Context Matters: Institutions and Entrepreneurship

Joshua Hall (Beloit College, Beloit, halljc@beloit.edu)

Journal of Entrepreneurship and Public Policy

ISSN: 2045-2101

Article publication date: 20 April 2012

232

Citation

Hall, J. (2012), "Context Matters: Institutions and Entrepreneurship", Journal of Entrepreneurship and Public Policy, Vol. 1 No. 1, pp. 96-97. https://doi.org/10.1108/20452101211208380

Publisher

:

Emerald Group Publishing Limited

Copyright © 2012, Emerald Group Publishing Limited


One of the frustrating things about studying entrepreneurship is how little scholars look at the effect of institutions on entrepreneurship. When I say institutions, I mean institutions in the Douglass North sense of the term – the formal and informal rules that govern human action. This short monograph by George Mason University economists Peter Boettke and Christopher Coyne goes a long way toward rectifying the current situation.

Their book has seven chapters with the first chapter a short introduction. The second chapter begins where a volume like this should – with a definition of institutions. Here Boettke and Coyne make it clear that they mean institutions in the Douglas North sense and this section is an extremely nice overview of the study of institutions historically. In particular, the authors have an nice discussion of the four views of the emergence of institutions: the efficient institutions view of Demsetz, the group‐conflict view, the Weberian ideology‐based view of institutions, and finally the spontaneous order view.

Boettke and Coyne correctly note that there has been some recent empirical research on the effect of institutions on growth, such as Daron Acemoglu's work. Other than a brief sketching of this research, they do not go into it too heavily. This makes sense, given that the volume is about institutions and entrepreneurship, and very little of the recent empirical work focusses on the effect of institutions on entrepreneurship. (Hence the need for the journal that is in your hands.) The empirical literature needs a theoretical basis, however, and Boettke and Coyne sketch out in Chapter 3 some of the way that economic institutions (such as measured by the Economic Freedom of the World (EFW) annual report of which I am a co‐author) matter for economic outcomes.

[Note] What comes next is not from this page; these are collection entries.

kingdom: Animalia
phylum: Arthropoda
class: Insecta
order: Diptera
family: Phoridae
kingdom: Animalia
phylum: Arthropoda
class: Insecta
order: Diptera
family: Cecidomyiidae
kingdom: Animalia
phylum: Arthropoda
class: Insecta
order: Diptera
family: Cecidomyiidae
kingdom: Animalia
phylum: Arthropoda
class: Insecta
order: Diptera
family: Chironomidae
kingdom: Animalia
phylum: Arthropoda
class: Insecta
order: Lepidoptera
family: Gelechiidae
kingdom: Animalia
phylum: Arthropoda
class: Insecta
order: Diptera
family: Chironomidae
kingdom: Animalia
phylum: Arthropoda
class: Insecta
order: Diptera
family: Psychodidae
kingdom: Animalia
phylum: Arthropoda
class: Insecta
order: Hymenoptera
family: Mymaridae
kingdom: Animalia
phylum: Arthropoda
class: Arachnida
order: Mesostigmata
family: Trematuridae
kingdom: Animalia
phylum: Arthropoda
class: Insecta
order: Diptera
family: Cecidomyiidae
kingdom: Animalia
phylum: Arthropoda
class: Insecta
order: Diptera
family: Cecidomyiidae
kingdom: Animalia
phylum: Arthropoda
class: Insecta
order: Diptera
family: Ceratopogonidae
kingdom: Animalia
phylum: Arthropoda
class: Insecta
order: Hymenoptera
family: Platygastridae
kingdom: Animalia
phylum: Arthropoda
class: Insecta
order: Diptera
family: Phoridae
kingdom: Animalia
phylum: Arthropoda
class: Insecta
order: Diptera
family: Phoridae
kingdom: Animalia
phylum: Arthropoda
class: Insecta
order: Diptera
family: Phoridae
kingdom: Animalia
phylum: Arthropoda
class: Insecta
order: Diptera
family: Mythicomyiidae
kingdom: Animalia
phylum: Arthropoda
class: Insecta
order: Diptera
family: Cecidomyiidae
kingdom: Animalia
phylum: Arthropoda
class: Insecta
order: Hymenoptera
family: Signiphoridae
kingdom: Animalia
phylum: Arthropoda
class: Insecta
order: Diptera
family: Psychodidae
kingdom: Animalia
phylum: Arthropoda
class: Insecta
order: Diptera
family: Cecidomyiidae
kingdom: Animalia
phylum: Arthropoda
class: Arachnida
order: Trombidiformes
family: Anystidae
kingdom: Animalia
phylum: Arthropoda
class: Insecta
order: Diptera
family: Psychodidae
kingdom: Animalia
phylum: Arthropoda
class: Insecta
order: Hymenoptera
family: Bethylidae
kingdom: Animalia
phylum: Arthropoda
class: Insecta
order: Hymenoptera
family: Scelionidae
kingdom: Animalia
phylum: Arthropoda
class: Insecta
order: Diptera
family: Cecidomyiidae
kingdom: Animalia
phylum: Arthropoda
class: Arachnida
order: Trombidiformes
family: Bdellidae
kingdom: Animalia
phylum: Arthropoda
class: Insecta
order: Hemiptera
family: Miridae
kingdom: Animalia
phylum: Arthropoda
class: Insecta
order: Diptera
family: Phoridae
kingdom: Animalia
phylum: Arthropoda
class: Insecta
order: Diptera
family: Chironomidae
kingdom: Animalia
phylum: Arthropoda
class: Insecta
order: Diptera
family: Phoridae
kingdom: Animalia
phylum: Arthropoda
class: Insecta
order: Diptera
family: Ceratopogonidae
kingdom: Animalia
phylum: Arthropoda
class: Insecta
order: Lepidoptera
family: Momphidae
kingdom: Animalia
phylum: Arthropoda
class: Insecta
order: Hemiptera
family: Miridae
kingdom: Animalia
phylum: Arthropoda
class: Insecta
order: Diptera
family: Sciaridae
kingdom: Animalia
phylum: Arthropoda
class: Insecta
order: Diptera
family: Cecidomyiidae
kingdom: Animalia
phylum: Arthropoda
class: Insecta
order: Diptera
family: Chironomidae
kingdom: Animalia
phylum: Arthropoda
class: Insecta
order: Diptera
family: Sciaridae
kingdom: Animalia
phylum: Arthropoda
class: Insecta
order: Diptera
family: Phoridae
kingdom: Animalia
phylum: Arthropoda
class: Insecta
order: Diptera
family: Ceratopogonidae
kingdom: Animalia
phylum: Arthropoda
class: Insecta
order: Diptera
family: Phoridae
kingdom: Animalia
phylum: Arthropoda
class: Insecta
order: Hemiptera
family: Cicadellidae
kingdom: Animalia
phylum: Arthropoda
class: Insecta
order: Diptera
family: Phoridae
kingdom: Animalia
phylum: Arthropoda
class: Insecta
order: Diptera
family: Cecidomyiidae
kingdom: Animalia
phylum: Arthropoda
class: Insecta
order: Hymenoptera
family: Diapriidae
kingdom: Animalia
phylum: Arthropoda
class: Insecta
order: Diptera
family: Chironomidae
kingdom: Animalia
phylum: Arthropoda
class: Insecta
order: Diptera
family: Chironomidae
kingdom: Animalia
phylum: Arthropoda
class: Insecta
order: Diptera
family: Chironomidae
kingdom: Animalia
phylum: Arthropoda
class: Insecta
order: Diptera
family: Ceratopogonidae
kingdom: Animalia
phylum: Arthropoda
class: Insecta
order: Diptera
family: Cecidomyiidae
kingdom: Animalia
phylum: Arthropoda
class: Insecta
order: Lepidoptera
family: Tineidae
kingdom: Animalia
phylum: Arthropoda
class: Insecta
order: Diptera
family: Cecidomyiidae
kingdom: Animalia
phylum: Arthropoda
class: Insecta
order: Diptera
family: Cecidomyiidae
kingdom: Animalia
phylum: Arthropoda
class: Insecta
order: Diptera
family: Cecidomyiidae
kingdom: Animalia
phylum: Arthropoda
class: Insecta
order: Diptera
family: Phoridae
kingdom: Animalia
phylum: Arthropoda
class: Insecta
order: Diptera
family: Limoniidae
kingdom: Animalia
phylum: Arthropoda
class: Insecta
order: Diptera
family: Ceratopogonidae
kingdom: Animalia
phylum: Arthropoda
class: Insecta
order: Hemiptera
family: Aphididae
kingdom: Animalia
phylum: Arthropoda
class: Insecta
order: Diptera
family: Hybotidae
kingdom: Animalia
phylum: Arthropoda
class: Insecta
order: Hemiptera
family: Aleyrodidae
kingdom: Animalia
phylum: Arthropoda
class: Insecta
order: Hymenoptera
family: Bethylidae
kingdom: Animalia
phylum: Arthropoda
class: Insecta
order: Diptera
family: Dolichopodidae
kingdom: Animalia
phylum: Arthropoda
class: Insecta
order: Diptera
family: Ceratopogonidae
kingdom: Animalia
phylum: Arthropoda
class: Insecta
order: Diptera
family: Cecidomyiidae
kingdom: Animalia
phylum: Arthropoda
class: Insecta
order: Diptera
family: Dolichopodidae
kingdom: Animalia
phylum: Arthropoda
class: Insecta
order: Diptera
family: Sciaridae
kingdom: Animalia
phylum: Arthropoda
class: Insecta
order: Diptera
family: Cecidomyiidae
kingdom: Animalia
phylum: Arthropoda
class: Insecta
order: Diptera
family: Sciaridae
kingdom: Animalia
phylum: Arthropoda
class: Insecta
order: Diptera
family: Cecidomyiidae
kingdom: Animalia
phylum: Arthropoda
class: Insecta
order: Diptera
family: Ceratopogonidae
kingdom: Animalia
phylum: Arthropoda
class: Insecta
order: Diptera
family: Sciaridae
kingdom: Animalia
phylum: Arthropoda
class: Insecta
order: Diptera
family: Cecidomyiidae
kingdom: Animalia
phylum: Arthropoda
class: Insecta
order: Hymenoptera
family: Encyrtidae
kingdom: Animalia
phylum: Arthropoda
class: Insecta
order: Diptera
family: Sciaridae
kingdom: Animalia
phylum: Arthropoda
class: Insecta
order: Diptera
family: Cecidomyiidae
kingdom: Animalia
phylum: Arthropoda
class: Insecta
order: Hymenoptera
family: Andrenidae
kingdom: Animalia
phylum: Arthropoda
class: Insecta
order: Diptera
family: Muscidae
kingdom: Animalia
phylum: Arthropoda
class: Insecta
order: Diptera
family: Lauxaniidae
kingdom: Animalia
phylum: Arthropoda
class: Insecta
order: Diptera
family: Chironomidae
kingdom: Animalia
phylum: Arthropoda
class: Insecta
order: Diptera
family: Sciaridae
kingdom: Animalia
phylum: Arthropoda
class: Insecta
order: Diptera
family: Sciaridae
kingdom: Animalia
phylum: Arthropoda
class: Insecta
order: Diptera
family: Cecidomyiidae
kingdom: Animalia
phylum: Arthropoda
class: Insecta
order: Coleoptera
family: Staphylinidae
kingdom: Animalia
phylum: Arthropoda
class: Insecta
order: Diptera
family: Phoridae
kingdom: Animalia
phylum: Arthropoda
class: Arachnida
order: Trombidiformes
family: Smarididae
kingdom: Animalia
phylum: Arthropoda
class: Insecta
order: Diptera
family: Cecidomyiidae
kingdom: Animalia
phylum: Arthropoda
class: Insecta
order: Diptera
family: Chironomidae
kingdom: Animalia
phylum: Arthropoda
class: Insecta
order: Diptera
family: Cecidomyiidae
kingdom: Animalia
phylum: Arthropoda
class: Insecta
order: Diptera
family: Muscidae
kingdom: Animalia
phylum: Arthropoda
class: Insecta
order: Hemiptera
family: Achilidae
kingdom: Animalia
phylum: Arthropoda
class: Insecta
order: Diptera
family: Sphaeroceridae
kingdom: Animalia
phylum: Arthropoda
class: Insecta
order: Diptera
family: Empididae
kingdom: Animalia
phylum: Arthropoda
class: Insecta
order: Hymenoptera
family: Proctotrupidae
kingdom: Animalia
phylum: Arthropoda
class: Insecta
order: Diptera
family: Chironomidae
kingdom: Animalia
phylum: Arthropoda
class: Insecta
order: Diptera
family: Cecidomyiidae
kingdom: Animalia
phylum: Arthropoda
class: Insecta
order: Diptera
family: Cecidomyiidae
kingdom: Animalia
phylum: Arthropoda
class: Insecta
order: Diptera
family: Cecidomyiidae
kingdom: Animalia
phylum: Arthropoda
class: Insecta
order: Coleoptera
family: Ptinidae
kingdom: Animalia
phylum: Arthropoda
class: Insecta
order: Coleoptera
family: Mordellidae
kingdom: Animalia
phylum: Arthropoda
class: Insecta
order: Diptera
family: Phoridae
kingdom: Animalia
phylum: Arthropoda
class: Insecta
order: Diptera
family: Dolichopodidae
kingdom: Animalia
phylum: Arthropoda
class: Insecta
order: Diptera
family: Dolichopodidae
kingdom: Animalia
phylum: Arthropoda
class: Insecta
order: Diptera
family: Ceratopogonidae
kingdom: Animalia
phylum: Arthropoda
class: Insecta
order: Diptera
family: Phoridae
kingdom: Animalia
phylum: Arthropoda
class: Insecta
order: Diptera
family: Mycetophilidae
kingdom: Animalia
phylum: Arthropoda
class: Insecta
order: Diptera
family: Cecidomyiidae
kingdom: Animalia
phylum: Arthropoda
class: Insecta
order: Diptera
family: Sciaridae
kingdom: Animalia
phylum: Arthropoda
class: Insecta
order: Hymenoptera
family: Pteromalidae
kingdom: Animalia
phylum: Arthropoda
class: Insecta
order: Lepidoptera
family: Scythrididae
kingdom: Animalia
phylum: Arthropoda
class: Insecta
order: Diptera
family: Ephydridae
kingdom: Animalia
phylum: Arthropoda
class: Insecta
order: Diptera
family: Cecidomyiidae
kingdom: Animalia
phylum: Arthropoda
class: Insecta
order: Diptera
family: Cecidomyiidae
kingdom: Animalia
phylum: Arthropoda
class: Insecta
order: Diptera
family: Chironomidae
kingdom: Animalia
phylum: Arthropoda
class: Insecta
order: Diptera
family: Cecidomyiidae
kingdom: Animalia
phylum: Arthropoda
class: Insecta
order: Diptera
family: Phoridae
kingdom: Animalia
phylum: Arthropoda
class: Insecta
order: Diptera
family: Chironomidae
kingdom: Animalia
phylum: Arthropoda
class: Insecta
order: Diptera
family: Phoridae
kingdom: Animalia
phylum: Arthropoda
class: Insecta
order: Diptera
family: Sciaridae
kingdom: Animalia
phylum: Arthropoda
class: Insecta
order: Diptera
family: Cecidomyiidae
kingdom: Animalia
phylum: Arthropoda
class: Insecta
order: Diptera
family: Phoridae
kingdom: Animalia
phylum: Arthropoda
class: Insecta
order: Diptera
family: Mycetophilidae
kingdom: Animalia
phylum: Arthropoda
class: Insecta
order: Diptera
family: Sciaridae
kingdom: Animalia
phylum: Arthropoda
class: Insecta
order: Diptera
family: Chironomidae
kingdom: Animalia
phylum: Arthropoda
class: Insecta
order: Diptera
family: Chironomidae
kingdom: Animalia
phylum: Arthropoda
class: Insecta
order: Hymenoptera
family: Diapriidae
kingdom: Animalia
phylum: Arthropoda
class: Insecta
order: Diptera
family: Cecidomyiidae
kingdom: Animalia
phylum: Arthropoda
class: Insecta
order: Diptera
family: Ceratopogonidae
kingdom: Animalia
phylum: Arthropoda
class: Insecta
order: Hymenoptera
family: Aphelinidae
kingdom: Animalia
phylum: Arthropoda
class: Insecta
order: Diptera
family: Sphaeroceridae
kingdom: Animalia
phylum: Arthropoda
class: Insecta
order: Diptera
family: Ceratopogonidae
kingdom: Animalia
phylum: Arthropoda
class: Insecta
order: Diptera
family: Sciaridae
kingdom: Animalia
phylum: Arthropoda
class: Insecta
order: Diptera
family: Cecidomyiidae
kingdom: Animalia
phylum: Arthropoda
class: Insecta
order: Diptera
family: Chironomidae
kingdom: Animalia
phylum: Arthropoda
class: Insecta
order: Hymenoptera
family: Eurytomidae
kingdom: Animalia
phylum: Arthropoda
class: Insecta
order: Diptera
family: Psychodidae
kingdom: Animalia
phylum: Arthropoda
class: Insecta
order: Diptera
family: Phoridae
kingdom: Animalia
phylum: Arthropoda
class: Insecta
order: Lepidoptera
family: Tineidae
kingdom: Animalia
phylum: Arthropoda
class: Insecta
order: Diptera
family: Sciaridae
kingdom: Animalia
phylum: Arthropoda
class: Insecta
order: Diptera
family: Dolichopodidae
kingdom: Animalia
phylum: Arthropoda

Building off the work of William Baumol, the authors explain how institutional improvements can shift out the production possibilities frontier. As Baumol points out, one can assume that entrepreneurial energies are constant over space and what varies are institutions. Some institutions channel individual behavior toward “good” economic outcomes like small business start‐ups, and some channel behavior toward “bad” economic outcomes for society like rent‐seeking. They conclude with a history lesson on the importance of institutions to outcomes with a brief summary of the socialist calculation debate.

Chapters 4 and 5 sketch out social and political entrepreneurship, respectively. Boettke and Coyne note that both of these areas of entrepreneurship research, while increasingly popular, suffer from a lack of consensus on what exactly constitutes entrepreneurship. While the authors do not (and cannot) bring forth a consensus, they do a nice job of summarizing and synthesizing the literature in these two areas. What is really nice, however, is that they tie back their discussion of social and political entrepreneurship to their discussion from Chapter 3 on how institutions matter for economic outcomes. The way that the authors consistently return to earlier points is a very nice thing about this volume and is, in my mind, a sign of careful scholarship.

Before concluding with some thoughts on areas for future research, Boettke and Coyne summarize in Chapter 6 the limited research that has been conducted on institutional entrepreneurship. Not surprisingly, given the focus of the Austrian school of economics on entrepreneurship, many of the papers discussed here are by followers of the Austrian school. While not empirical in nature, the papers discussed in this chapter serves as a nice background to recent empirical work focused on the long run sources of economic freedom. (For examples of work in this area, see the papers in Section 4 of my edited book with Robert Lawson, Economic Freedom: Causes and Consequences.)

Boettke and Coyne do a lot in this little volume. If I were teaching about entrepreneurship in a graduate economic development class in a policy school, this would be a nice text to use. There is only one way in which it could be considered to be incomplete and that is that they devote almost no time to how institutions or entrepreneurship are typically operationalized in the empirical literature. For example, over 400 papers use the EFW annual report to proxy for institutional quality. Personally, I would have liked to have heard the authors’ views on using the EFW as a measure of institutions, as well as providing the practicing economist an idea of how they might go out and use this knowledge of institutions in a paper. That is but a minor quibble, however, and does not take away from the fact that this book should be in the library holdings of every serious academic library.